- [EXERCISE TASK] Reproduce the following lines word for word, covering all of the material.
Begin RECORDS
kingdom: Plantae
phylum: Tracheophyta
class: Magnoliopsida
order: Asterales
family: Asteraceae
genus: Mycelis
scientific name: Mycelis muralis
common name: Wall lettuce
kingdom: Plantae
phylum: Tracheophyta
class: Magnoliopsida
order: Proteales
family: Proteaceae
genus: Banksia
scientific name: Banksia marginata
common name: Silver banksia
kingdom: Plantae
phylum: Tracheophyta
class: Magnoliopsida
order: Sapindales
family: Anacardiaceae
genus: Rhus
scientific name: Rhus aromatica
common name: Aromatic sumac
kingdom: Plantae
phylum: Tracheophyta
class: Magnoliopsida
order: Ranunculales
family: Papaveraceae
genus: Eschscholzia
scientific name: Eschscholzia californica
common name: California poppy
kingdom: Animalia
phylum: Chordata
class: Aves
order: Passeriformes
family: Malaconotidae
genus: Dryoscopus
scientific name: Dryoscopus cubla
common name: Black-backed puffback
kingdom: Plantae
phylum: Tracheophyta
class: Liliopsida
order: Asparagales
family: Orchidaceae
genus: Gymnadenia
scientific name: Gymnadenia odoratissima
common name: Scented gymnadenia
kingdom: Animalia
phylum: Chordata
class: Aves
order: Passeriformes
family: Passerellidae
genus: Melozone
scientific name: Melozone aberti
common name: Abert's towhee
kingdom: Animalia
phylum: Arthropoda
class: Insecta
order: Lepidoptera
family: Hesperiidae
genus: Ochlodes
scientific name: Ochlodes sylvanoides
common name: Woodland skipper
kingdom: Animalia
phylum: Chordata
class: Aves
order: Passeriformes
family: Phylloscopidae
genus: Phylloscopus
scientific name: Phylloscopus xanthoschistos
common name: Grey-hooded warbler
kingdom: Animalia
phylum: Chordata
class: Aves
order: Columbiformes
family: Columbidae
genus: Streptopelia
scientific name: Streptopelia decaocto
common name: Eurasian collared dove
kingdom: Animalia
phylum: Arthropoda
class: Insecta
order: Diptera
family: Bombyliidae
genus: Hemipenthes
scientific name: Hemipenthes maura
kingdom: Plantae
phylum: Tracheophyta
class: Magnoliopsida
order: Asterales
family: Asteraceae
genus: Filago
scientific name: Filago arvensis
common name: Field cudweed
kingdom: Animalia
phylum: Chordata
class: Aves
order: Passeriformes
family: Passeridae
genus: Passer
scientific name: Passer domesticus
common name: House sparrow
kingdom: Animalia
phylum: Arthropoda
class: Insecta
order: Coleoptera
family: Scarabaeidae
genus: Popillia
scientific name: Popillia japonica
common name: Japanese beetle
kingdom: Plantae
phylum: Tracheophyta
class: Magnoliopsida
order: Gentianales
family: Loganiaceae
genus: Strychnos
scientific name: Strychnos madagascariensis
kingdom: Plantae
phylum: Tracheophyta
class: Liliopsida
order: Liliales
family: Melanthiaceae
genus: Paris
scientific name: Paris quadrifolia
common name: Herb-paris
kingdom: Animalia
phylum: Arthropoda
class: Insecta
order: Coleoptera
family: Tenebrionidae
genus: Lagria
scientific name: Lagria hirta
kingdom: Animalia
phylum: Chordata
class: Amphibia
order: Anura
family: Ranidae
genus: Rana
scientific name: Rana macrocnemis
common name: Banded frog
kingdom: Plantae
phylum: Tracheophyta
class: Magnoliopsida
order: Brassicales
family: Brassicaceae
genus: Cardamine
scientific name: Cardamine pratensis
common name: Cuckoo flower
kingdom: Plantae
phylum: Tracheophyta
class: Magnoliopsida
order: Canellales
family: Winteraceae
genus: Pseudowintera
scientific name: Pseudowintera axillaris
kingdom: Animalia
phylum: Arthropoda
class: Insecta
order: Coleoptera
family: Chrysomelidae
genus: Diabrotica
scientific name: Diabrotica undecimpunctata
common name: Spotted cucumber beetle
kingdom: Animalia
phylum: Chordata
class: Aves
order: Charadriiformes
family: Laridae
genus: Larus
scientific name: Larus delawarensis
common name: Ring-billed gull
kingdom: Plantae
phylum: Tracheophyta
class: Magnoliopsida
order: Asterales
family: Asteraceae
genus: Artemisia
End RECORDS
- [ANSWER TO THE EXERCISE]
kingdom: Plantae
phylum: Tracheophyta
class: Magnoliopsida
order: Asterales
family: Asteraceae
genus: Mycelis
scientific name: Mycelis muralis
common name: Wall lettuce
kingdom: Plantae
phylum: Tracheophyta
class: Magnoliopsida
order: Proteales
family: Proteaceae
genus: Banksia
scientific name: Banksia marginata
common name: Silver banksia
kingdom: Plantae
phylum: Tracheophyta
class: Magnoliopsida
order: Sapindales
family: Anacardiaceae
genus: Rhus
scientific name: Rhus aromatica
common name: Aromatic sumac
kingdom: Plantae
phylum: Tracheophyta
class: Magnoliopsida
order: Ranunculales
family: Papaveraceae
genus: Eschscholzia
scientific name: Eschscholzia californica
common name: California poppy
kingdom: Animalia
phylum: Chordata
class: Aves
order: Passeriformes
family: Malaconotidae
genus: Dryoscopus
scientific name: Dryoscopus cubla
common name: Black-backed puffback
kingdom: Plantae
phylum: Tracheophyta
class: Liliopsida
order: Asparagales
family: Orchidaceae
genus: Gymnadenia
scientific name: Gymnadenia odoratissima
common name: Scented gymnadenia
kingdom: Animalia
phylum: Chordata
class: Aves
order: Passeriformes
family: Passerellidae
genus: Melozone
scientific name: Melozone aberti
common name: Abert's towhee
kingdom: Animalia
phylum: Arthropoda
class: Insecta
order: Lepidoptera
family: Hesperiidae
genus: Ochlodes
scientific name: Ochlodes sylvanoides
common name: Woodland skipper
kingdom: Animalia
phylum: Chordata
class: Aves
order: Passeriformes
family: Phylloscopidae
genus: Phylloscopus
scientific name: Phylloscopus xanthoschistos
common name: Grey-hooded warbler
kingdom: Animalia
phylum: Chordata
class: Aves
order: Columbiformes
family: Columbidae
genus: Streptopelia
scientific name: Streptopelia decaocto
common name: Eurasian collared dove
kingdom: Animalia
phylum: Arthropoda
class: Insecta
order: Diptera
family: Bombyliidae
genus: Hemipenthes
scientific name: Hemipenthes maura
kingdom: Plantae
phylum: Tracheophyta
class: Magnoliopsida
order: Asterales
family: Asteraceae
genus: Filago
scientific name: Filago arvensis
common name: Field cudweed
kingdom: Animalia
phylum: Chordata
class: Aves
order: Passeriformes
family: Passeridae
genus: Passer
scientific name: Passer domesticus
common name: House sparrow
kingdom: Animalia
phylum: Arthropoda
class: Insecta
order: Coleoptera
family: Scarabaeidae
genus: Popillia
scientific name: Popillia japonica
common name: Japanese beetle
kingdom: Plantae
phylum: Tracheophyta
class: Magnoliopsida
order: Gentianales
family: Loganiaceae
genus: Strychnos
scientific name: Strychnos madagascariensis
kingdom: Plantae
phylum: Tracheophyta
class: Liliopsida
order: Liliales
family: Melanthiaceae
genus: Paris
scientific name: Paris quadrifolia
common name: Herb-paris
kingdom: Animalia
phylum: Arthropoda
class: Insecta
order: Coleoptera
family: Tenebrionidae
genus: Lagria
scientific name: Lagria hirta
kingdom: Animalia
phylum: Chordata
class: Amphibia
order: Anura
family: Ranidae
genus: Rana
scientific name: Rana macrocnemis
common name: Banded frog
kingdom: Plantae
phylum: Tracheophyta
class: Magnoliopsida
order: Brassicales
family: Brassicaceae
genus: Cardamine
scientific name: Cardamine pratensis
common name: Cuckoo flower
kingdom: Plantae
phylum: Tracheophyta
class: Magnoliopsida
order: Canellales
family: Winteraceae
genus: Pseudowintera
scientific name: Pseudowintera axillaris
kingdom: Animalia
phylum: Arthropoda
class: Insecta
order: Coleoptera
family: Chrysomelidae
genus: Diabrotica
scientific name: Diabrotica undecimpunctata
common name: Spotted cucumber beetle
kingdom: Animalia
phylum: Chordata
class: Aves
order: Charadriiformes
family: Laridae
genus: Larus
scientific name: Larus delawarensis
common name: Ring-billed gull
kingdom: Plantae
phylum: Tracheophyta
class: Magnoliopsida
order: Asterales
family: Asteraceae
genus: Artemisia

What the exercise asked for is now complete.